Last year, wife of the Vice President, Mrs. ‘Dolapo Osinbajo recounted how she spent about 10 years under several notorious Lagos bridges with street urchins in the bid to reshape them and reverse their life trajectories.
Osinbajo had explained: “When I became a worker in the church, the first place I worked was the Teenage Church and for 10 years, I was in the children’s church.

“For 10 years, I was under the bridge; under the bridge in Lagos with ‘Area Boys’. So, every kind of drug that there is, I know about it. I have seen it before and I have seen the effects as well and I will like you to know that the ones that use it are not different from you.

“Some of them too have parents in the church. Some of them have parents with very big names. There are some streets in Lagos that the names of the streets are names of people, some of which have their children under the bridge. There were people whose parents lived in America and yet their children were under the bridge.

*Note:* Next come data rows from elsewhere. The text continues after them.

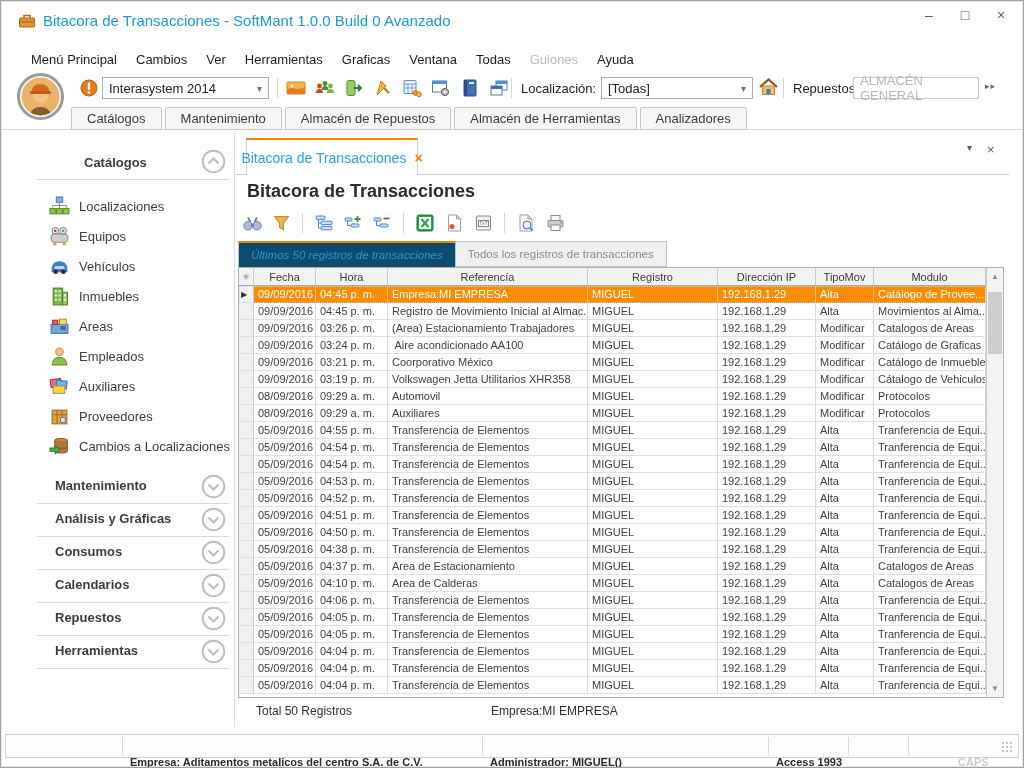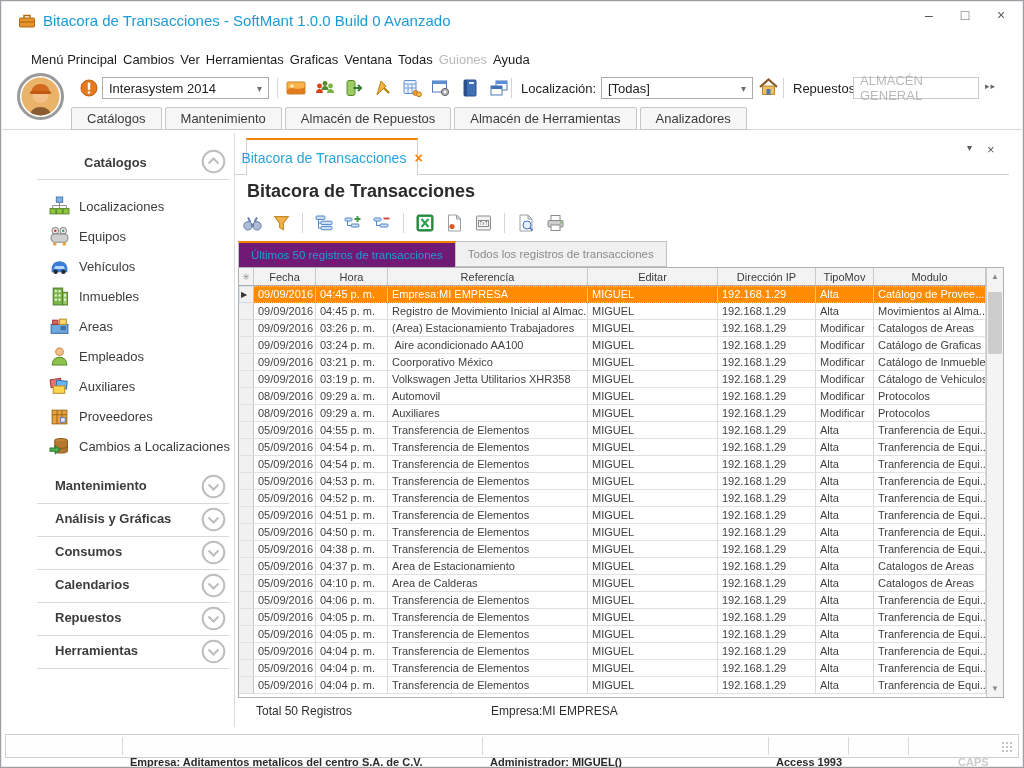--- a/index.html
+++ b/index.html
@@ -8,21 +8,21 @@
             border:1px solid #9aa0a6; box-shadow: inset 0 0 0 1px #e9e9e9; overflow:hidden; }
 
   
   .titlebar { position:absolute; left:0; top:0; right:0; height:38px; }
   .appicon { position:absolute; left:17px; top:10px; }
   .wtitle { position:absolute; left:42px; top:11px; font-size:15px; color:#199bd7; white-space:nowrap; }
   .wincontrols { position:absolute; right:14px; top:6px; display:flex; gap:20px; color:#5a5a5a; font-size:14px; }
   .wincontrols span { width:16px; text-align:center; cursor:pointer; }
 
   
-  #menubar { position:absolute; left:27px; top:48px; height:20px; display:flex; align-items:center; }
+  #menubar { position:absolute; left:27px; top:48px; height:20px; display:flex; gap:13px; align-items:center; }
   .menu-item { font-size:13px; color:#1c1c1c; padding:1px 3px; cursor:pointer; white-space:nowrap; }
   .menu-item.disabled { color:#b9b9b9; }
 
   
   .toolbar { position:absolute; left:0; top:70px; right:0; height:35px; }
   .avatar { position:absolute; left:16px; top:2px; z-index:5; }
   .warnicon { position:absolute; left:79px; top:8px; }
   .combo { position:absolute; height:22px; background:#fff; border:1px solid #ababab; display:flex; align-items:center;
            font-size:13px; color:#222; padding-left:6px; cursor:pointer; }
   .combo .arrow { margin-left:auto; padding:0 6px; color:#707070; font-size:10px; }
@@ -73,22 +73,22 @@
   .pagetitle { position:absolute; left:246px; top:180px; font-size:18px; font-weight:bold; color:#2b2b2b; }
 
   
   .gridtoolbar { position:absolute; left:240px; top:210px; height:24px; display:flex; align-items:center; gap:7px; }
   .gbtn { width:22px; height:22px; display:flex; align-items:center; justify-content:center; cursor:pointer; }
   .gsep { width:1px; height:20px; background:#d5d5d5; margin:0 3px; }
 
   
   .subtabs { position:absolute; left:237px; top:240px; height:26px; display:flex; }
   .subtab { height:26px; display:flex; align-items:center; padding:0 12px; font-size:11.5px; cursor:pointer; }
-  .subtab.active { background:#701a75; border-top:2px solid #f08200; border-left:1px solid #c3c3c3;
-                   border-right:1px solid #c3c3c3; color:#1e9cd7; }
+  .subtab.active { background:#0c4a6e; border-top:2px solid #f08200; border-left:1px solid #c3c3c3;
+                   border-right:1px solid #c3c3c3; color:#1e9cd7;font-style:italic; }
   .subtab.inactive { background:#f0f0f0; border-top:1px solid #c3c3c3; border-right:1px solid #c3c3c3;
                      border-bottom:1px solid #c3c3c3; color:#8a8a8a; }
 
   
   .grid { position:absolute; left:237px; top:266px; width:766px; height:431px; border:1px solid #b0b0b0;
           background:#fff; overflow:hidden; }
   .grid-inner { position:absolute; left:0; top:0; right:17px; bottom:0; overflow:hidden; }
   .ghead { display:flex; height:18px; background:#f3f3f3; border-bottom:1px solid #ababab; }
   .ghcell { font-size:11px; color:#3a3a3a; display:flex; align-items:center; justify-content:center;
             border-right:1px solid #c9c9c9; white-space:pre; overflow:hidden; cursor:pointer; }
@@ -522,21 +522,21 @@
     </div>
   </div>
 
   <div class="grid">
     <div class="grid-inner">
       <div class="ghead" id="grid-head">
           <div class="ghcell" style="width: 15px; font-size: 9px; color: rgb(138, 138, 138);">✳</div>
           <div class="ghcell" style="width: 62px;">Fecha</div>
           <div class="ghcell" style="width: 72px;">Hora</div>
           <div class="ghcell" style="width: 200px;">Referencía</div>
-          <div class="ghcell" style="width: 130px;">Editar</div>
+          <div class="ghcell" style="width: 130px;">Registro</div>
           <div class="ghcell" style="width: 98px;">Dirección IP</div>
           <div class="ghcell" style="width: 58px;">TipoMov</div>
           <div class="ghcell" style="width: 112px;">Modulo</div>
         </div>
       <div id="grid-body">
           <div class="grow sel">
             <div class="gcell ind" style="width: 15px;">▶</div>
             <div class="gcell" style="width: 62px;">09/09/2016</div>
             <div class="gcell" style="width: 72px;">04:45 p. m.</div>
             <div class="gcell" style="width: 200px;">Empresa:MI EMPRESA</div>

So, do not even imagine that it cannot happen to you, but you must be an example in your conduct”.

But popular Nigerian artiste, Ransome Noah, also recalled in a published interview that he spent most of his early years under a Lagos bridge; a clear indication of homelessness.

FG’s Pledge
However, the Minister of Power, Works and Housing, Babatunde Fashola, had at a forum assured Nigerians that the President Muhammadu Buhari-led administration was committed to ensuring the provision of affordable houses for low income earners.

He gave the assurance in Abuja, while addressing the Obinna Chidoka-led House Committee on Habitat, which requested for details of the budget implementation on Habitat.

The minister disclosed that there were plans to roll out habitat agenda that would accommodate public and private sector workers, especially persons with low incomes, adding that consideration would be given to workers within Grade Levels 08 to 15.

He also explained that the new policy would be standardised and made flexible to take into consideration, building needs of Nigerians across ethnic, cultural and religious backgrounds.

Fashola, foreshadowed the government’s grand plan, saying it included provisions of power, water, access roads and security for the proposed low-cost houses.

His words: “At the ministry, we see issues of habitat as crucial in driving the housing sector in the country. This is the reason we participated in the habitat conference, where we expressed our commitments and are working towards the domestication of the agreements we have reached on housing matters.

“For the 2016 budget relating to habitat, the records of expenditures are not with me right now. There are with the DFA (director of finance) and will be made available later. But I must say that we’re starting a new housing policy, in which we’ll create economic outlets for artisans.

“We are aiming at completing old housing schemes and beginning new ones, where we’re targeting those in levels 08 to 15 in public sector and those in the private sector, bearing in mind the different cultural, religious and other needs of the people in the construction of the buildings.”

But as the four-year tenure of the Buhari administration inches to a close, an explanation is also due from the Fashola housing ministry on feats so far achieved in ameliorating the homelessness malaise, plaguing millions of Nigerians.